First, let’s consider a hero of the faith from the Old Testament. King David was the simple shepherd boy who God referred to as the man after His own heart. As he sought God on those sprawling hills near Bethlehem, he became a diligent worshiper with the early skills of a leader preparing to care for the Lord’s nation. He was such a devoted servant that he sought to put comfort and convenience aside in order that God would be glorified. In Psalm 132, David was remembered to have said, “Surely I will not go into the chamber of my house, Or go up to the comfort of my bed; I will not give sleep to my eyes Or slumber to my eyelids, Until I find a place for the LORD, A dwelling place for the Mighty One of Jacob” (v. 3-5). This posture made David a man who embraced spiritual violence to serve God with all of his being.
Next, let’s consider the Apostle Paul. We all know Paul as the man who, after a radical conversion experience, gave up all of his social and religious clout to follow Jesus and spread the Gospel to the nations. If that weren’t enough to qualify as violent, you can look at the list of things he endured in 2 Corinthians 11:23-28 to take the message abroad. To that list, Paul added a qualifier in Philippians 3:13-14 when he said, “Brethren, I do not count myself to have apprehended; but one thing I do, forgetting those things which are behind and reaching forward to those things which are ahead, I press toward the goal for the prize of the upward call of God in Christ Jesus.” In other words, all the good work that had been done, as well as all the bad things that occurred (consider again the list), Paul hit delete. He constantly wiped the slate clean to propel himself further into the grace and love of Jesus.
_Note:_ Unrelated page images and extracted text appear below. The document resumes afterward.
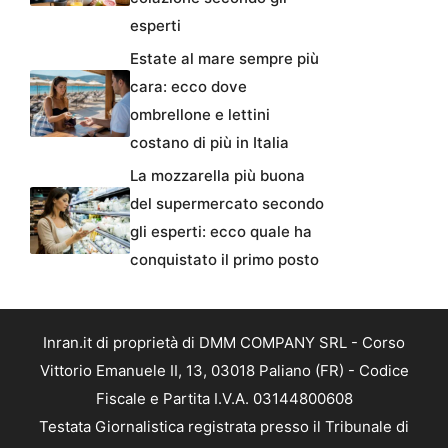
esperti
Estate al mare sempre più
cara: ecco dove
ombrellone e lettini
costano di più in Italia
La mozzarella più buona
del supermercato secondo
gli esperti: ecco quale ha
conquistato il primo posto
Inran.it di proprietà di DMM COMPANY SRL - Corso
Vittorio Emanuele II, 13, 03018 Paliano (FR) - Codice
Fiscale e Partita I.V.A. 03144800608
Testata Giornalistica registrata presso il Tribunale di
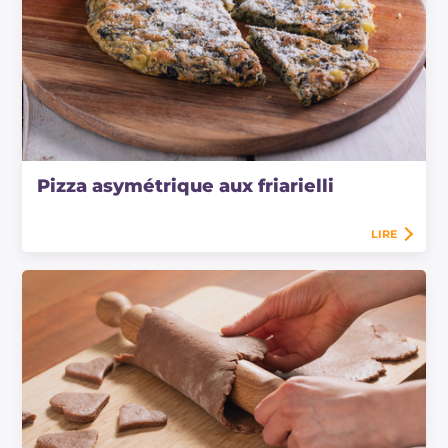
Pizza asymétrique aux friarielli
LIRE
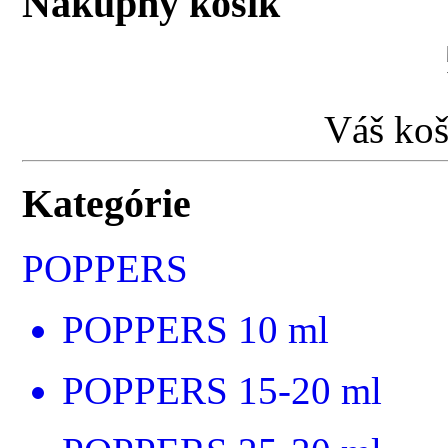
Nákupný košík
Váš koš
Kategórie
POPPERS
POPPERS 10 ml
POPPERS 15-20 ml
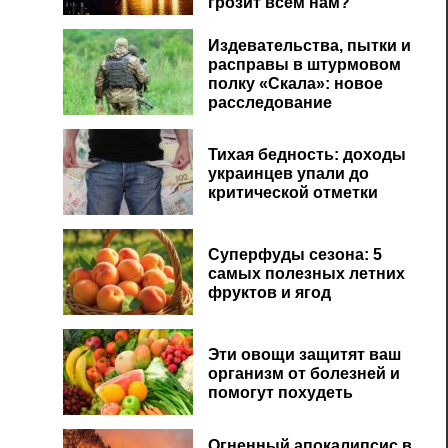
грозит всем нам?
Издевательства, пытки и
расправы в штурмовом
полку «Скала»: новое
расследование
Тихая бедность: доходы
украинцев упали до
критической отметки
Суперфуды сезона: 5
самых полезных летних
фруктов и ягод
Эти овощи защитят ваш
организм от болезней и
помогут похудеть
Огненный апокалипсис в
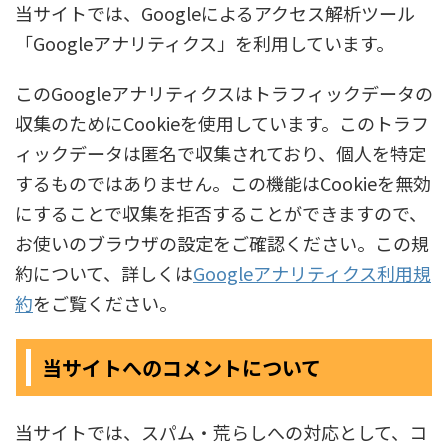
当サイトでは、Googleによるアクセス解析ツール
「Googleアナリティクス」を利用しています。
このGoogleアナリティクスはトラフィックデータの
収集のためにCookieを使用しています。このトラフ
ィックデータは匿名で収集されており、個人を特定
するものではありません。この機能はCookieを無効
にすることで収集を拒否することができますので、
お使いのブラウザの設定をご確認ください。この規
約について、詳しくは
Googleアナリティクス利用規
約
をご覧ください。
当サイトへのコメントについて
当サイトでは、スパム・荒らしへの対応として、コ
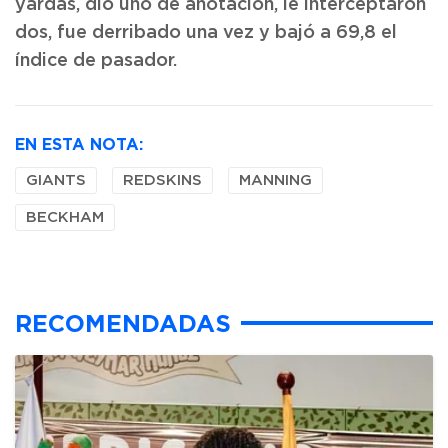
yardas, dio uno de anotación, le interceptaron
dos, fue derribado una vez y bajó a 69,8 el
índice de pasador.
EN ESTA NOTA:
GIANTS
REDSKINS
MANNING
BECKHAM
RECOMENDADAS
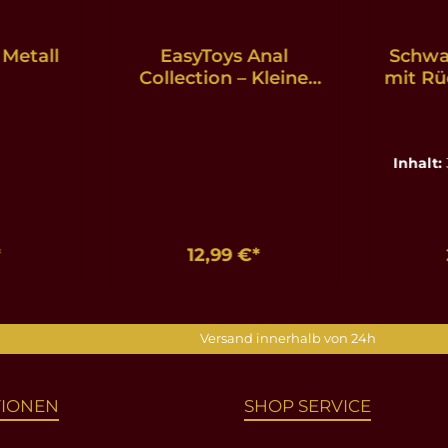
 Metall
EasyToys Anal
Schwa
Collection – Kleine
mit Rü
Analdusche
Inhalt:
*
12,99 €*
nkorb
In den Warenkorb
In d
Versand innerhalb von 24h
TIONEN
SHOP SERVICE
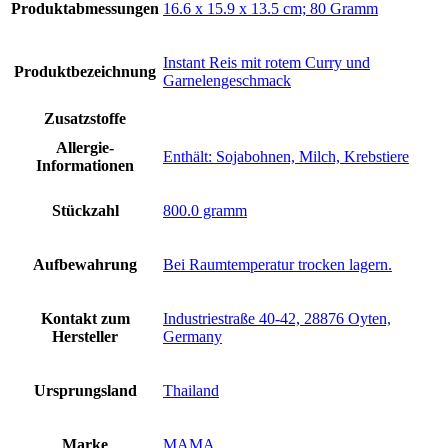
Produktabmessungen
‎16.6 x 15.9 x 13.5 cm; 80 Gramm
‎Instant Reis mit rotem Curry und
Produktbezeichnung
Garnelengeschmack
Zusatzstoffe
Allergie-
‎Enthält: Sojabohnen, Milch, Krebstiere
Informationen
Stückzahl
‎800.0 gramm
Aufbewahrung
‎Bei Raumtemperatur trocken lagern.
Kontakt zum
‎Industriestraße 40-42, 28876 Oyten,
Hersteller
Germany
Ursprungsland
‎Thailand
Marke
‎MAMA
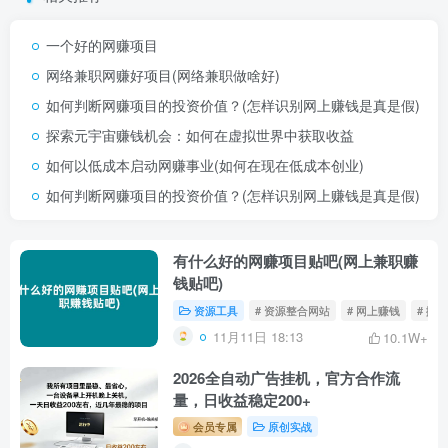
一个好的网赚项目
网络兼职网赚好项目(网络兼职做啥好)
如何判断网赚项目的投资价值？(怎样识别网上赚钱是真是假)
探索元宇宙赚钱机会：如何在虚拟世界中获取收益
如何以低成本启动网赚事业(如何在现在低成本创业)
如何判断网赚项目的投资价值？(怎样识别网上赚钱是真是假)
有什么好的网赚项目贴吧(网上兼职赚
钱贴吧)
资源工具
# 资源整合网站
# 网上赚钱
# 搬
11月11日 18:13
10.1W+
2026全自动广告挂机，官方合作流
量，日收益稳定200+
会员专属
原创实战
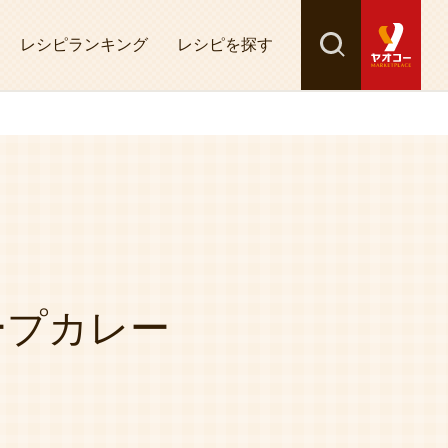
レシピランキング
レシピを探す
検索
探す
ープカレー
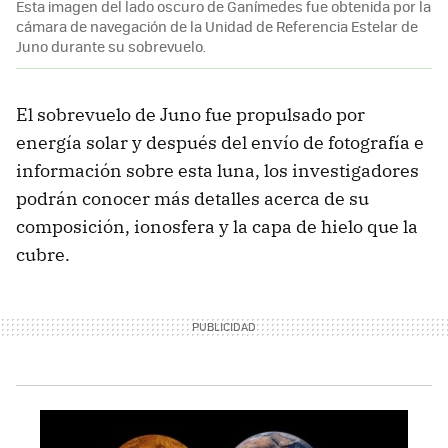
Esta imagen del lado oscuro de Ganímedes fue obtenida por la
cámara de navegación de la Unidad de Referencia Estelar de
Juno durante su sobrevuelo.
El sobrevuelo de Juno fue propulsado por
energía solar y después del envío de fotografía e
información sobre esta luna, los investigadores
podrán conocer más detalles acerca de su
composición, ionosfera y la capa de hielo que la
cubre.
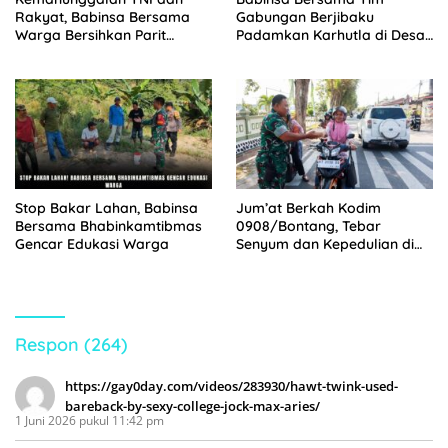
Rakyat, Babinsa Bersama
Gabungan Berjibaku
Warga Bersihkan Parit
Padamkan Karhutla di Desa
Secara Gotong Royong
Binturu
Stop Bakar Lahan, Babinsa
Jum’at Berkah Kodim
Bersama Bhabinkamtibmas
0908/Bontang, Tebar
Gencar Edukasi Warga
Senyum dan Kepedulian di
Tengah Masyarakat
Respon (264)
https://gay0day.com/videos/283930/hawt-twink-used-
bareback-by-sexy-college-jock-max-aries/
1 Juni 2026 pukul 11:42 pm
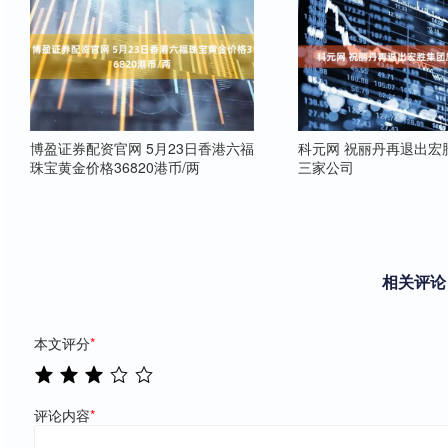
博盈证券配资官网 5月23日香港六福
科元网 祝丽丹再退出宏
珠宝黄金价格36820港币/两
三家公司
相关评论
本文评分
*
评论内容
*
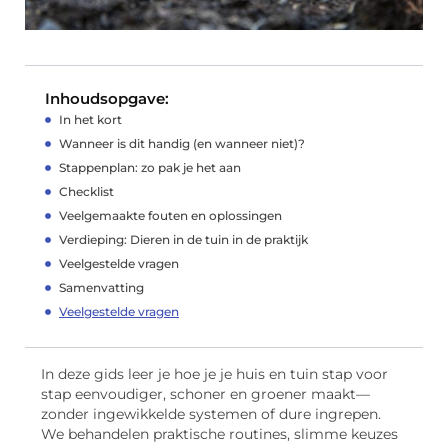
Inhoudsopgave:
In het kort
Wanneer is dit handig (en wanneer niet)?
Stappenplan: zo pak je het aan
Checklist
Veelgemaakte fouten en oplossingen
Verdieping: Dieren in de tuin in de praktijk
Veelgestelde vragen
Samenvatting
Veelgestelde vragen
In deze gids leer je hoe je je huis en tuin stap voor
stap eenvoudiger, schoner en groener maakt—
zonder ingewikkelde systemen of dure ingrepen.
We behandelen praktische routines, slimme keuzes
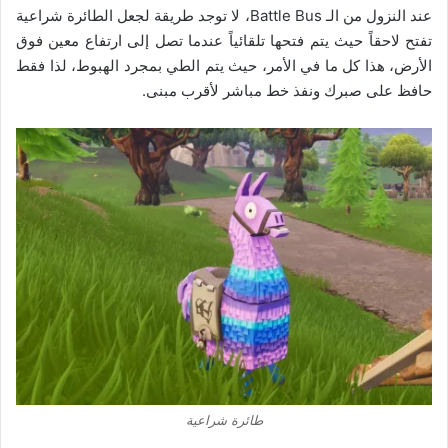
عند النزول من الـ Battle Bus، لا توجد طريقة لجعل الطائرة شراعية
تفتح لاحقاً حيث يتم فتحها تلقائياً عندما تصل إلى ارتفاع معين فوق
الأرض، هذا كل ما في الأمر، حيث يتم الطي بمجرد الهبوط، لذا فقط
حافظ على صبرك ونفذ خط مباشر لأقرب مبنى.
طائرة شراعية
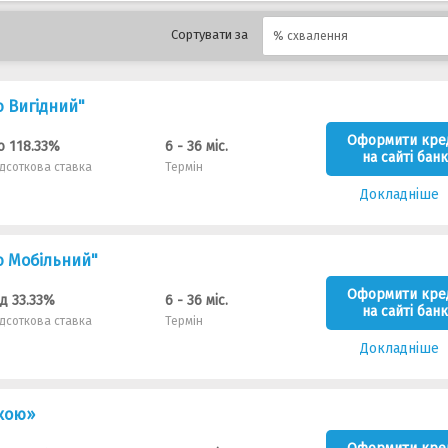
Сортувати за
% схвалення
ю Вигідний"
Оформити кре
о 118.33%
6 - 36 міс.
на сайті банк
ідсоткова ставка
Термін
Докладніше
ю Мобільний"
Оформити кре
ід 33.33%
6 - 36 міс.
на сайті банк
ідсоткова ставка
Термін
Докладніше
вкою»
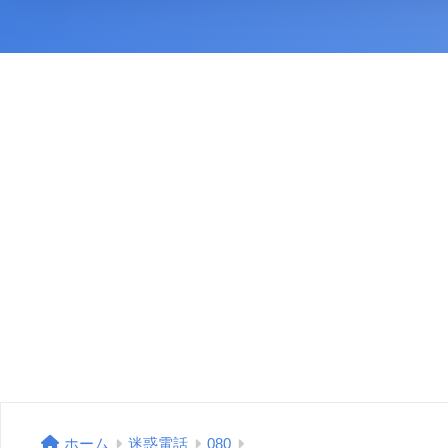
ホーム
迷惑電話
080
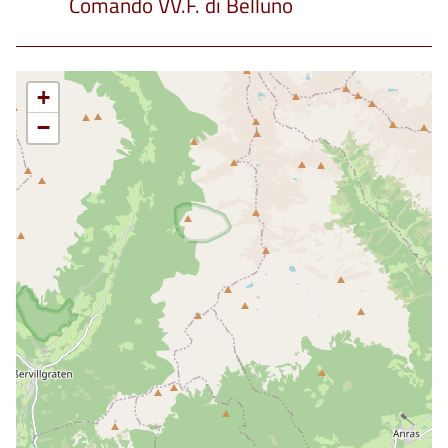
Comando VV.F. di Belluno
+
−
Lastly, we will consider the simple example of Mary of Bethany. In John 12:1-7, the story is told of how Mary anointed Jesus for burial. The oil of spikenard she used was worth an entire year’s salary, and she poured it out on Him without hesitation or regard to the disciples’ objections. All of her financial security and hope for a future–perhaps even a husband–was represented in the vial. Unfortunately, we don’t have time or space to consider all these heroes of spiritual violence, but you can always turn to Hebrews 11 to learn glean from their examples.
And don’t forget to consider the life and example of the One who gave it all for us in the most extravagant act of holy violence–Christ Jesus.